既然张良已相信天意,从而顺从天意,那赵奕还有什么可说,只得拍拍他的肩膀,盯着他点点头,很真诚地地说:“兄弟,不管未来发生什么,我也永远坚信你是对的,也支持,拥护你的想法。”
张良也点点头,望着他及大伙儿说:“我张良今天也将话搁这儿,我张良誓死跟随二哥脚步。”
赵奕听着这话,有些欣慰,感动了,忙抱住张良道谢:“谢谢,兄弟,承蒙不嫌弃,我赵奕今天也把话搁这儿,只要我出头之日,定不会亏待你和所有誓死追随之人。”
二棍,欧阳海,教皇,舞悠,星月见他们两居然在这样的情况也能说明白,也没产生误会,此乃真是天下苍生之福,不由得笑了。
二棍也不知他们兄弟两这一别,很有可能就是三五几年才会再相见,只能让他们多拥抱会儿。
二棍走到窗户旁,听着窗外熙熙攘攘的吆喝声和来来往往的马蹄声和脚步声,拉开窗帘望望四周,一切还如往常,没有什么异常,该吆喝的,该买卖的继续着,但他抬头望望天,一团团密布的乌云正要吞噬刚初升不久的太阳。
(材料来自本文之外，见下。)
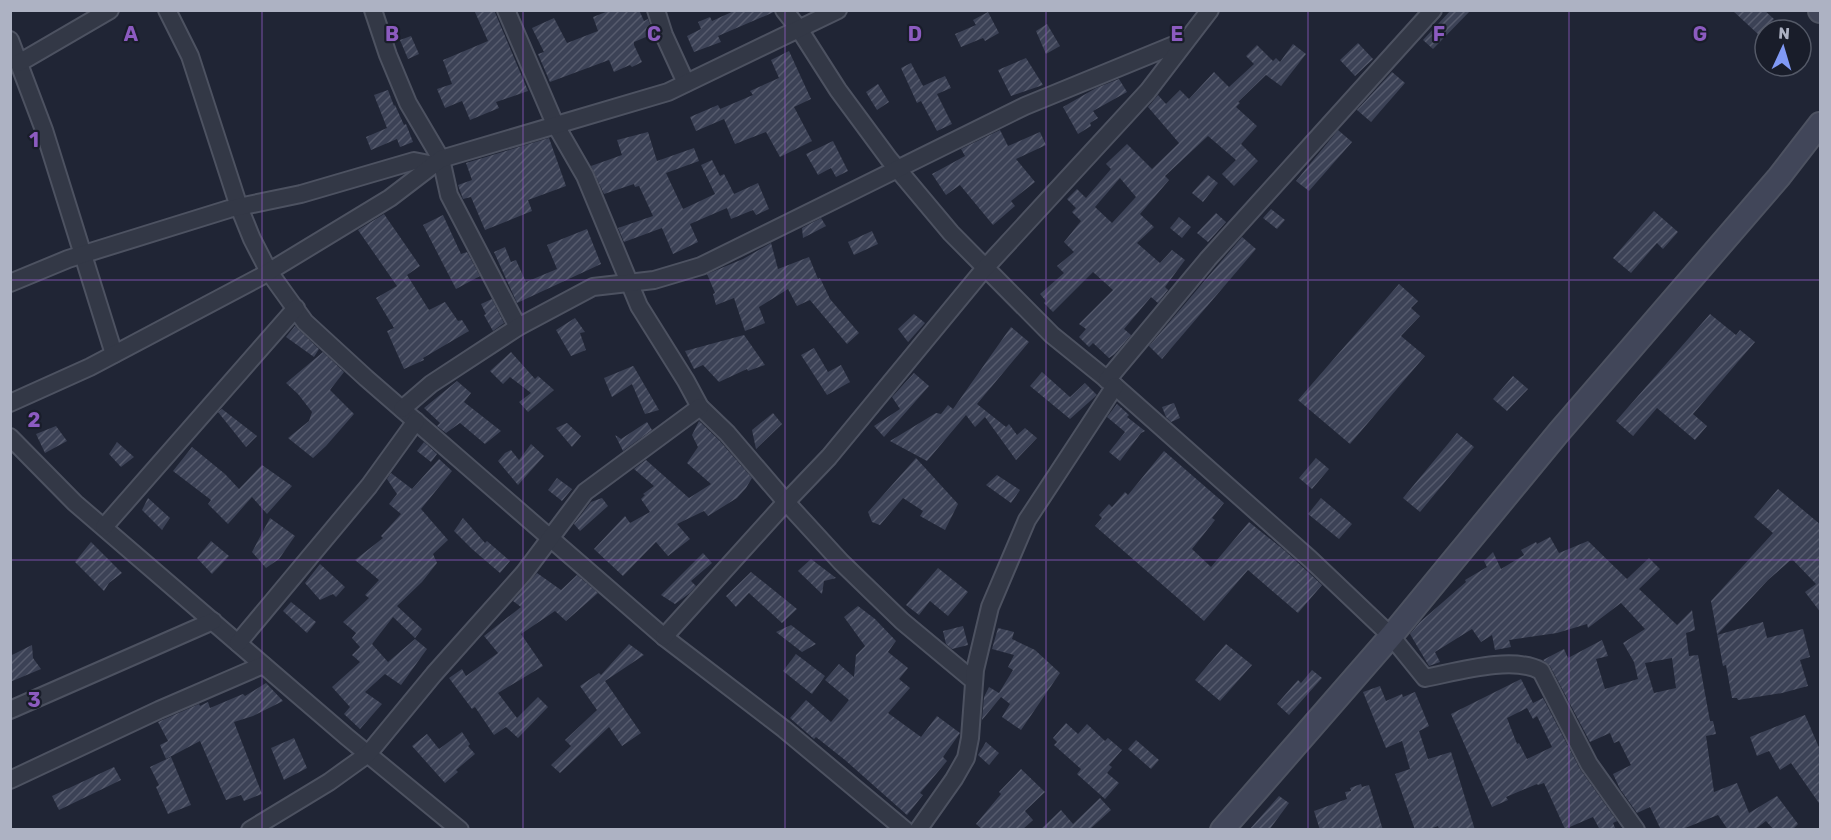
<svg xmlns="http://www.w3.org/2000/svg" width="1831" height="840" font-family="Rubik,sans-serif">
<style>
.building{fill:url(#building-hatch);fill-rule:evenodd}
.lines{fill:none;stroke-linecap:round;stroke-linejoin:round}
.street-casing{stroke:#4d5261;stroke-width:20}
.secondary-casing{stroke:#4d5261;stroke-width:26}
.street{stroke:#333846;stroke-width:16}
.secondary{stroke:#414659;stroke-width:22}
.grid{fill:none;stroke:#8c5bc0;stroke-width:1.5;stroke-opacity:0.55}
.grid-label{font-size:20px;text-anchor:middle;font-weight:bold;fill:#8c5bc0;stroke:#191d2a;stroke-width:4.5;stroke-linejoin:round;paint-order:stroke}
</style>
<defs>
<pattern id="building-hatch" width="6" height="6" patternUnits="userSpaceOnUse" patternTransform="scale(1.5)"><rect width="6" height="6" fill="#3c4256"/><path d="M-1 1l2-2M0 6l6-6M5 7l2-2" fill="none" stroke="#565b6d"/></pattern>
</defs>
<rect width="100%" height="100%" fill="#202535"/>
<g class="building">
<polygon points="474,10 494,10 528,91 496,102 499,108 470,120 462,101 445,108 437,89 452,84 443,60 488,41"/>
<polygon points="611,10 639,10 644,21 648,19 653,34 634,42 634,45 642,62 632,67 630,65 614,72 609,60 550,82 538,54 544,52 532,28 554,18 567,43 598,31 593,17"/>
<polygon points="736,10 774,10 774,12 718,36 721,42 694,52 687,36 701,29 698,22 710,17 712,21"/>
<polygon points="1451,10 1471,10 1433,49 1423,40"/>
<polygon points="1732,10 1764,10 1774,19 1759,35"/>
<polygon points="988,12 999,33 985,41 983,38 961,47 955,34 976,25 973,20"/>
<polygon points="1047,24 1060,46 1046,54 1036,31"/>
<polygon points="411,36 419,54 408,59 400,40"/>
<polygon points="1358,43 1373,59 1355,76 1340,60"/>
<path d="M1293 44 1306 54 1281 86 1266 75 1238 102 1240 103 1236 107 1257 126 1241 144 1258 161 1234 186 1222 174 1236 160 1208 136 1165 176 1169 180 1140 214 1154 227 1137 243 1160 263 1172 250 1185 260 1165 287 1168 290 1158 303 1151 297 1124 329 1131 335 1115 354 1109 358 1093 343 1089 347 1079 337 1086 329 1079 324 1113 290 1093 272 1053 312 1044 303 1046 301 1040 294 1064 273 1057 266 1074 252 1064 242 1081 221 1072 212 1076 208 1067 199 1077 189 1086 198 1111 169 1106 164 1127 144 1152 169 1179 143 1148 107 1158 95 1166 104 1180 90 1189 99 1214 72 1229 87 1254 64 1246 56 1257 45 1273 61 1276 58 1280 62ZM1120 178 1136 197 1112 223 1095 207Z"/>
<polygon points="789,51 811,99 794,107 812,141 780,157 766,132 735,144 724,119 696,131 690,117 718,105 720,109 753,95 750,91 779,78 771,60"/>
<polygon points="1026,58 1043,85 1011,96 998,70"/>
<polygon points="911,63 923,86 945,76 951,88 937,94 952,124 937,131 921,101 917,103 901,68"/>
<polygon points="1392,72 1405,83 1371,122 1357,110"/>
<polygon points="1119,79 1127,92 1093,111 1098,118 1090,123 1091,126 1078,134 1063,107 1096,88"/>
<polygon points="878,84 889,102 877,110 866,92"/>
<polygon points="388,90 394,106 395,105 404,125 406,124 413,142 400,147 397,139 371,150 366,137 387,128 374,95"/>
<polygon points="1000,130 1008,146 1040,132 1046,145 1016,159 1035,182 1011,201 1015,206 993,225 960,185 946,195 932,174 965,156 961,149"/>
<polygon points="1338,130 1352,142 1309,191 1296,181"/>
<polygon points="648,132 657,161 694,148 699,161 666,173 683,209 715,194 701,165 712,160 720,176 724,174 734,194 758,183 769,209 756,215 753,210 731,219 727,208 690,224 698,242 673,254 662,228 624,242 618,228 653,216 639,186 635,187 634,184 604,194 591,166 622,155 617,140"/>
<polygon points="549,138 566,186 528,200 532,211 485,230 471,197 463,199 458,185 472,180 466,163"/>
<polygon points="833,141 848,171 836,177 831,168 818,175 806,154"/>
<polygon points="1208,175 1218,183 1203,202 1192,193"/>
<polygon points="1271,209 1285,220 1277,229 1263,218"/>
<polygon points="1654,211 1678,232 1663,249 1657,243 1631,273 1613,258"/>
<polygon points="1216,213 1226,222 1208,242 1197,233"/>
<polygon points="384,214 420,266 407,275 429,310 445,302 458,321 462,320 469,331 423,358 424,360 404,369 387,331 394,328 376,298 397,286 358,230"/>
<polygon points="443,215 461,254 467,252 480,276 456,289 423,225"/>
<polygon points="1179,217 1191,227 1182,238 1170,228"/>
<polygon points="821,218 826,226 803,238 802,228"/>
<polygon points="587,229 601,264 517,303 494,252 505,247 511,262 516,260 526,282 557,269 547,245"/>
<polygon points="872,231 878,244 854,255 848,242"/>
<polygon points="1242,237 1256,249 1162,359 1149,346"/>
<polygon points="771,243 778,269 809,257 818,279 820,278 830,299 859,333 847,344 810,300 797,306 788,289 759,307 765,323 745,331 734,298 716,305 713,294 715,293 707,274 743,259"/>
<polygon points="1399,284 1418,301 1411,308 1420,316 1401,336 1425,356 1350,444 1298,400"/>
<polygon points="492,299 504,323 493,331 484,315 486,314 481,304"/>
<polygon points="914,314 925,323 908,342 898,329"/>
<polygon points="1710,314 1736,335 1740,330 1755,342 1693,414 1707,426 1695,440 1657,408 1633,436 1616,421"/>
<polygon points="575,318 585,332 580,333 586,350 571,356 556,330"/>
<polygon points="295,326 319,349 314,357 286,337"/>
<polygon points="1011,327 1029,342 977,404 1006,427 1009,424 1017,435 1025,428 1037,438 1016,460 985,417 975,427 966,415 927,461 890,441 936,413 941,414 948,405 953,409"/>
<polygon points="744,335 765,365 748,371 747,369 719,382 703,365 694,369 685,351"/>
<polygon points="814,348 828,372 841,365 850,382 827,395 801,355"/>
<polygon points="323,352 344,372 330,390 354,414 326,446 313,458 288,438 309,421 312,412 298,394 286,383"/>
<polygon points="511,352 535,379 538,376 554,390 528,412 519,402 531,393 510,377 503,384 490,371"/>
<polygon points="633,366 634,367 659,410 645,414 632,384 612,397 604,378"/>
<polygon points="1042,372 1070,397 1085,383 1097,395 1070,419 1030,386"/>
<polygon points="914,373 929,386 884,437 874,426 900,409 892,397"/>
<polygon points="1513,376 1528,389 1507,411 1493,399"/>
<polygon points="457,381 471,393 464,402 501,431 485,444 460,423 446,433 437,426 440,423 424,408"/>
<polygon points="1174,403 1180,418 1171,422 1166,417 1162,407"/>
<polygon points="1117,404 1129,415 1127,417 1145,431 1141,433 1120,461 1109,452 1125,432 1107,417"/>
<polygon points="222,409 257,436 246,447 218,412"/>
<polygon points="773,413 782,424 756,449 752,430"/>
<polygon points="699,421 719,440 752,478 746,488 737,498 708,516 704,511 677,524 690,539 668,556 656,542 623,576 594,549 625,516 630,523 650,512 641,499 645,495 643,494 654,486 634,469 646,460 689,498 711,484 687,463 698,447 692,435"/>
<polygon points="647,422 652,430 623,451 615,435 621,439"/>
<polygon points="567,423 581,436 572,447 556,428"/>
<polygon points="56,426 67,441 45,453 36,434"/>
<polygon points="1457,433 1474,447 1420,512 1403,498"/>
<polygon points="117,442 134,457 121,467 109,454"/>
<polygon points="424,442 437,454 431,462 417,451"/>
<polygon points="531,444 544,456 518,485 498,461 505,453 511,450 519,460"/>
<polygon points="192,447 225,474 239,489 262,465 292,486 267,514 252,497 228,524 208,504 211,500 173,471"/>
<polygon points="1164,451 1224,503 1212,518 1215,520 1192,549 1211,567 1249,522 1284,550 1322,585 1298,613 1248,570 1204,621 1095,526 1102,518 1099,515 1109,504 1112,507 1125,492 1128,495"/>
<polygon points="916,458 958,504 945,530 920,516 923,511 903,498 880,525 872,522 868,512"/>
<polygon points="1316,458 1329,469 1312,489 1299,478"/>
<polygon points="439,459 452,471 421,509 448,540 433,554 437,563 422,582 397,606 422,629 415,638 393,617 372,644 388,662 415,639 427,649 401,685 385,674 365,692 382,704 360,729 344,714 350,707 332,687 360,662 352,655 360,647 352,638 356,633 343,622 369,598 365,595 379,580 355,560 383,538 381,536 401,514 389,504 397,494 387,479 391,473 412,489"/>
<polygon points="997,475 1020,490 1011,503 986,485"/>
<polygon points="557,478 572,489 562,501 548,490"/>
<polygon points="1778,489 1821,525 1821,613 1805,592 1816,584 1792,559 1768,580 1717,635 1763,622 1767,638 1803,629 1810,657 1800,660 1808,686 1782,693 1738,700 1737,698 1732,698 1726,665 1723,666 1711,601 1773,533 1754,517"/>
<polygon points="148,498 170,518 162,530 142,510"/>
<polygon points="602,498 608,506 580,531 574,524 591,502"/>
<polygon points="1321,498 1352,524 1339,539 1308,514"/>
<polygon points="270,518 295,536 279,559 266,568 252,552"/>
<polygon points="463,518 485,543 487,541 510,561 500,573 472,549 454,531"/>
<path d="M1550 537 1559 553 1588 541 1627 579 1649 558 1660 569 1639 589 1677 625 1692 610 1695 630 1686 633 1689 656 1698 655 1710 721H1713L1716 734 1706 736 1714 792 1737 783 1749 813 1777 796 1798 824 1792 830H1774L1766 821 1754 830H1728L1718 815 1680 830H1661L1650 807 1637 813 1620 789 1613 774 1631 765 1619 741 1614 743 1610 733 1590 742 1550 666 1543 660 1564 649 1568 658 1602 640 1608 656 1596 659 1605 689 1638 679 1634 662 1623 643 1645 629 1621 603 1588 628 1587 624 1557 633 1509 640 1511 647 1495 650 1492 635 1481 642 1472 629 1435 652 1440 662 1429 666 1410 634 1420 622 1466 582 1465 580 1487 567 1484 561 1493 552 1501 569 1524 555 1521 550 1536 542 1537 544ZM1672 658 1676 688 1654 693 1645 663Z"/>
<polygon points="211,541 229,556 212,574 197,558"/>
<polygon points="91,542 122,573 109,583 104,591 75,562"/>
<polygon points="703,553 712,563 691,581 696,586 690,593 675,604 661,595"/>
<polygon points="811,559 836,578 824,581 822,594 798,571"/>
<polygon points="320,564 345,587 336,597 333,594 320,600 305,583"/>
<polygon points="938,568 968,592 948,616 930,601 919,615 906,605"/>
<polygon points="751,572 797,609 782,623 749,593 736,607 726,596"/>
<polygon points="537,573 561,590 577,575 598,593 566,621 555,611 521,634 543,666 498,693 517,718 538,697 548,707 518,738 506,727 494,735 475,707 472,709 449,678 462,669 466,676 498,653 484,636 521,607 513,601"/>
<polygon points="291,602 316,622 307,633 283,611"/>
<polygon points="858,606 875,619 896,641 888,652 908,668 899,679 910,688 888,713 921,737 937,716 960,733 943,757 947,761 920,793 923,795 907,815 845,760 816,737 814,739 790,718 806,700 831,722 849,700 825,680 839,664 854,677 856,655 865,646 844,617"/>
<polygon points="791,625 816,644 802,652 776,632"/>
<polygon points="963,626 968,645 952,649 946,644 943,631"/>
<polygon points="998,628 1014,632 1012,639 1035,650 1060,673 1021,730 1002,717 1010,704 1001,697 982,720 984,697 989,687 999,693 1013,670 1008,667 1014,655 992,649"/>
<polygon points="629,644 644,655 605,681 641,733 622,746 609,727 560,773 551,765 571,746 565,740 597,710 580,686 599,673 601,675"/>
<polygon points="1226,644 1252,665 1220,701 1195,680"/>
<polygon points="32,645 33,658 41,669 10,682 10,656"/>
<polygon points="796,654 825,676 812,694 783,671"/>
<polygon points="1312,670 1322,678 1289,715 1277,704 1298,680 1301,683"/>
<path d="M1521 679 1533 703 1543 698 1580 769 1617 821 1613 823 1616 830H1600L1593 817 1565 829 1544 783 1538 785 1537 784 1506 797 1508 800 1492 807 1451 714ZM1527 708 1533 719 1537 716 1552 747 1527 759 1519 743 1517 744 1507 718Z"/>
<polygon points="266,683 283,701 253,716 234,722 262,794 244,801 241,795 226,800 200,741 166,759 160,745 168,741 158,722 199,704 200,706 208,702 210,708 243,694 245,696"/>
<polygon points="1380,686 1386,701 1402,694 1403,697 1415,692 1429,726 1419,731 1428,759 1451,752 1475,830 1439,830 1438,826 1427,830 1415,830 1395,774 1410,769 1402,741 1386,748 1363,692"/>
<polygon points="1805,715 1821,752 1821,806 1791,763 1780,770 1769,751 1757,756 1750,737"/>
<polygon points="1066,723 1078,734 1087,724 1105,741 1108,738 1122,750 1109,765 1112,767 1107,773 1119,783 1105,799 1077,774 1081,769 1054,745 1057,742 1053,738"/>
<polygon points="462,732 470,744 468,746 475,754 456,770 458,772 445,783 412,746 427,734 439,749"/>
<polygon points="294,738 307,768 284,780 271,748"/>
<polygon points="1136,740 1159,760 1151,769 1128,749"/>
<polygon points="986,742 999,753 989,765 978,755"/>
<polygon points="171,757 191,805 168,814 156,787 159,785 150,767"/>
<polygon points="114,767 121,780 59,810 52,796"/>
<polygon points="1021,769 1045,792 1025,811 1033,820 1022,830 983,830 976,824 1001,794 999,792"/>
<polygon points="1361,784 1362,787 1369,785 1383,830 1320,830 1314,811 1347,799 1345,792 1351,791 1350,788"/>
<polygon points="1279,796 1289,803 1269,830 1249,830"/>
<polygon points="1100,798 1111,810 1089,830 1040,830 1061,810 1073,824"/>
</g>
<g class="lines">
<defs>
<g id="street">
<polyline points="167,10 190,56 239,207 252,239 269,272 305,322 366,378 664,637 784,729 905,830"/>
<polyline points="373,10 388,55 408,103 441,159 449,195 518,327"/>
<polyline points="506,10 555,124 585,176 639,306 686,381 700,407 727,433 786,502 841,562 902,621 974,681"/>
<polyline points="656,10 664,35 686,83"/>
<path d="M784 10 799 29 838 90 889 159 951 233 1052 335 1115 386 1310 559 1391 636 1425 678C1456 672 1513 655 1541 671L1589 764 1636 830"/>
<polyline points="10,40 44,130 114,354"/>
<polyline points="19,63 110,10"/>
<polyline points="10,283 68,259 229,209 301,194 414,161 434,165"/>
<polyline points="1107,380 1208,259 1433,10"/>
<polyline points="10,403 90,367 260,277 390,198 441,159 668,92 838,10"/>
<polyline points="402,409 431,384 518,327 593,287 654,280 701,266 1025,106 1186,40"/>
<polyline points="10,437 75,503 347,737 460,830"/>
<polyline points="104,527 296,308"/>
<polyline points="664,637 786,502 829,457 985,268 1148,91 1210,10"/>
<polyline points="238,643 369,486 416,421"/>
<polyline points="10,710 213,621"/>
<polyline points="10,780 159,710 263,665"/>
<polyline points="250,830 329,782 368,754 434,674 524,573 585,492 700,407"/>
<polyline points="918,830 954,779 966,758 970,738 975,670 990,607 1027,520 1115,386"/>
</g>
<g id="secondary">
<polyline points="1820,10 1820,11"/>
<polyline points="1222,830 1391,636 1559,432 1779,177 1820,124"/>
</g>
</defs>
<use href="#street" class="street-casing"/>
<use href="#secondary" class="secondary-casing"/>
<use href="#street" class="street"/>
<use href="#secondary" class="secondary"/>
</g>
<path class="grid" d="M262 10V830M523 10V830M785 10V830M1046 10V830M1308 10V830M1569 10V830M10 280H1820M10 560H1820"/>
<g class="grid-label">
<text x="131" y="41">A</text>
<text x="392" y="41">B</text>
<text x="654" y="41">C</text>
<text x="915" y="41">D</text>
<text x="1177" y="41">E</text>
<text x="1439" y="41">F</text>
<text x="1700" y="41">G</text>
<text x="34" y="147">1</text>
<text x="34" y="427">2</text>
<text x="34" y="707">3</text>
</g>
<rect width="1831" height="840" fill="none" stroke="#adb2c3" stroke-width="24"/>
<g transform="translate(1783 48) rotate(4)"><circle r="28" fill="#191d2a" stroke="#545967" stroke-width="1.5"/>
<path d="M0-4.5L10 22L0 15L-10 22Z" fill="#8099f5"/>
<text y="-9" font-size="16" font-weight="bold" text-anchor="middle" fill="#adb2c3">N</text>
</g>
</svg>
二棍不由得身体和心里微微颤抖了一下扭过头来提醒赵奕,张良,说:“奕儿,良儿,你们两别婆婆妈妈的了,外面一团团乌云即将要吞噬太阳,这可是极不好的征兆,这里不久将有大事发生,我们得先走,不然就会错过最好的时机。”
张良忙点点头,然后轻轻推开赵奕说:“二棍叔,说得对,确实不能再拖延,我们得在两个月左右的时间和各自的人手会合,并且取得他们的信任,时间紧迫,我们就各自散去,我相信天意会使我们再次重逢的。”
赵奕,二棍,欧阳海,教皇,星月,舞悠都点点头,然后各自准备行李暂时分头行动,分道扬镳。
一切准备就绪后,他们互相作别。
赵奕还特意鞠躬以表示自己惭愧说:“两位前辈,三弟,此生我赵奕终究还是欠你太多,这份恩情无以回报,只能在虔诚祝福三位在行动之中好生保重。”
欧阳海,教皇,张良听着这席话,眼角已湿润,可这份感动,主子对他们的关心和信任,他们很清楚,只能用一次次的胜利,一次次替民请命来回报。
他们点点头,终也不顾,拂袖开门而去。
张良,欧阳海,教皇三人离开后,赵奕,他姑父,舞悠星月也踏上了征程。
二棍,赵奕,舞悠,星月还是按照之前张良所说的,发现陈胜,吴广等人带领的农民起义军后,不要轻举妄动,静观其变,等他们有困难的时候,再出手相助,在他们没有遇到困难之时,尽量不出手,这样免得损兵折将。
他们沿路向东,只因他们从外人口中得知陈胜,吴广等人带领的很大一批农民已实在不能再容忍秦朝的统治了,之前秦二世胡亥父皇就算是残暴了,而他上台后,更是不管黎民百姓和天下苍生死活,大量征税,征徭役,而他却一天贪图享乐,不务正业,这样的暴君,狗皇帝能留他?
当赵奕,二棍,舞悠,星月每行到一地,耳边始终传来这样的呼声之时,他们不由得有些泪沾襟,不由得深深叹气,不由得说什么好,但当赵奕看到处处民不聊生,处处干旱而寸草不生,处处哭泣声一片的时候,他在心里默默的说着:“别怕,很快一切都会好起来的,我定不会让胡亥和他的乱臣贼子们一直这样欺压百姓下去。”
经过这一路的亲身经历,更加坚定赵奕的心,他知道不能再这样心慈手软了,尤其是对敌人,因为我的一直心慈手软,当初在内史峡谷放过郝岩,结果呢?结果就是比之前还惨的惨状。
二棍一路走来,心里也感触极深,但这一路他之所以从一开始就不同意赵奕,舞悠,星月御剑飞往目的地,而是一路不辞辛劳的前往大泽乡,意义就在于他想让赵奕体恤民间疾苦,感悟往后要是他真成为天下之主时,自己又该何以作为?但这些天以来,见他都一副若有所思,感触极深的样子,而且还从他眼神里看到了不甘,看到了不满,想要呐喊,想要替百姓们出口恶气的眼神,二棍不由得内心有了丝丝欣慰。
舞悠和星月见这天来,赵奕一直二话不说,时常叹气。她们两也悲喜交加,悲是她们的小奕哥像变了一个人似的;喜是他好像不再如以前一样,只知一味善心爆棚,而不懂得呐喊,不懂得真正的善。